JUSTIS Huni was on the cusp of realising a passionate dream when he entered the ring to fight Paul Gallen in June.
The fight against the former footballer was his second bout in less than a month, after having beaten Melbourne-based wild card Christian Tsoye in May.
Both fights were about getting the 22-year-old in fighting condition ahead of what would’ve been a dream realised by competing at the Olympic Games.
But Huni had actually picked up a hand injury in sparring, which he then aggravated in those next two fights. After being officially named to represent Australia in Tokyo, an MRI scan then ruled the Australian heavyweight champion out of his Olympic debut.
Huni has admitted that he ‘broke down’ when he received the news that his chances of competing in Tokyo were over.
“I just started thinking about everything that I had done to get to that stage and to qualify for the Olympics,” he told Aus-Boxing.
“All of the international training camps and tournaments I’ve fought at, I just felt like in that moment that it was all for nothing. I was shattered, it was devastating news.
“I don’t have any regrets on the fights I took. It’s just unfortunate, it’s just unlucky. But life goes on and we keep moving forward.”
But Huni, who has a 5-0 professional record, isn’t giving up on his Olympic dream just yet, instead setting his sights on Paris in 2024.
“It’s still there and I’m still chasing it,” he explained.
“It’s just a disruption to my dream [the injury] and I still plan to live out that dream and goal that I set myself which is competing at [the] Olympic Games.”
While Huni was seen as a potential gold medal contender by some in the lead-up to Tokyo, lightweight Harry Garside was instead the boxer to create history at the Games.
The Victorian claimed an historic bronze medal, this being the first Olympic medal by any Australian boxer in 33 years.
Even though he was clearly very proud of what Garside managed to achieve in the Olympic ring, Huni did mention how tough it was that he wasn’t there with him.
“We’ve done a lot of international travel together, fought at a lot of international tournaments together,” he added.
“Every time we’ve travelled we’ve always been roomies and we’ve always had the conversation about us two competing at the Olympic Games.
“To see him competing in the Olympic ring and pretty much doing what he said we were going to do throughout the years, it definitely made me a little bit teary that I wasn’t there with him.”
Huni is well and truly on the road to recover after his surgery in July, but still can’t use his hand in training for another five weeks.
“I don’t want to move too fast and rush things and injure my hand again,” he continued.
“So first things first is just getting my hand back to 100 percent and then going from there.
“If I’m able to get fit and get the training in before the years out, I’d be happy to fight in December but if not, early next year is definitely going to go ahead.”
As for who his next opponent could be, there’s been some back-and-forth between Huni and New Zealander Junior Fa.
The 31-year-old Fa has suffered just one loss as a professional, in his most recent bout against Joseph Parker in Auckland.

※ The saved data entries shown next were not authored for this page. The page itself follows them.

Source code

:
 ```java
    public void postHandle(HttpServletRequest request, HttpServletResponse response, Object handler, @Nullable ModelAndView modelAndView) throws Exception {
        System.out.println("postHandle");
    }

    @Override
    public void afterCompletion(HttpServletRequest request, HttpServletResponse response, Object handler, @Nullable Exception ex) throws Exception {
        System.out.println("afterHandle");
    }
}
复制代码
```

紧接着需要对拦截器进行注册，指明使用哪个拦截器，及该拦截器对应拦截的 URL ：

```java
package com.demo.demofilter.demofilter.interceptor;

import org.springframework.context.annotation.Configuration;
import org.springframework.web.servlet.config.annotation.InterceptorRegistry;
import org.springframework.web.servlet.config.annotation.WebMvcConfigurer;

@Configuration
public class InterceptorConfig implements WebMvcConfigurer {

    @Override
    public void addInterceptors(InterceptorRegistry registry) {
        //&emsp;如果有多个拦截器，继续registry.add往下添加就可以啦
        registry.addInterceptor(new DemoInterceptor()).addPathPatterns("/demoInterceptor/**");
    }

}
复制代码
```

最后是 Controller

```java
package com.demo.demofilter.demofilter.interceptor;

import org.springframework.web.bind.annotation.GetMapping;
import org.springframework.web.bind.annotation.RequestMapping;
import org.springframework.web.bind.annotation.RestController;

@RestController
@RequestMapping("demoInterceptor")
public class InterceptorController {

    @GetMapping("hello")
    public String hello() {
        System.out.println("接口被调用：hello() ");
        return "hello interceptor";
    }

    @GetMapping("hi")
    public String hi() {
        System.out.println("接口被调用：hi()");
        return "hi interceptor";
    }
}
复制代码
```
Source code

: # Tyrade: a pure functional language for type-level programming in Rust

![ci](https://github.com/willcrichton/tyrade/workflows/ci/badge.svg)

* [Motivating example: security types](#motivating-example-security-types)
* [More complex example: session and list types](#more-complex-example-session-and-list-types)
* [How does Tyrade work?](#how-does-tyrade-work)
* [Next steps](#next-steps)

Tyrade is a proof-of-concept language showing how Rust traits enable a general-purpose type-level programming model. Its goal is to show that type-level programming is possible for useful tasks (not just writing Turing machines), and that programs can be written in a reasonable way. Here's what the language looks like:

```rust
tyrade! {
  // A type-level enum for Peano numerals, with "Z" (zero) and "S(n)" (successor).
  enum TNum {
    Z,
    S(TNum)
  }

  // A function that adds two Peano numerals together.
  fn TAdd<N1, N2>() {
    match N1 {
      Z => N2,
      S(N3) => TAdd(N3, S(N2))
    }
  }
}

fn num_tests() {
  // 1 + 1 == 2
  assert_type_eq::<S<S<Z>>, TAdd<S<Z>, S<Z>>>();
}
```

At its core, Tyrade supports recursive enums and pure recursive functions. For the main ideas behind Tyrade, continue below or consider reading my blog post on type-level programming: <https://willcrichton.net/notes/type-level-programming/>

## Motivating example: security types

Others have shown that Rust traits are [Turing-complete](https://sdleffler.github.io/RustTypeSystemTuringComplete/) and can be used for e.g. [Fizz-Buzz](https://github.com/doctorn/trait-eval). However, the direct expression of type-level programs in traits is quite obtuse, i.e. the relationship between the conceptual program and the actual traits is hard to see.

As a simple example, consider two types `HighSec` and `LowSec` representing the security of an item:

Although the fight is far from finalised, Huni welcomes a clash with the fan-friendly Fa.
“I think that fight is definitely going to go ahead,” he concluded.
“It’s an awesome fight for myself, challenging myself to go up another level. I think it’ll be an awesome fight for the Pacific nations.
“We’ve both got Tongan in us so I know the Tongan crowd is going to love this one. I’m really excited for that fight and I can’t wait.
“I know he’s a really good athlete so he’s always going to come prepared and I am also. You just have to wait and see come fight night.”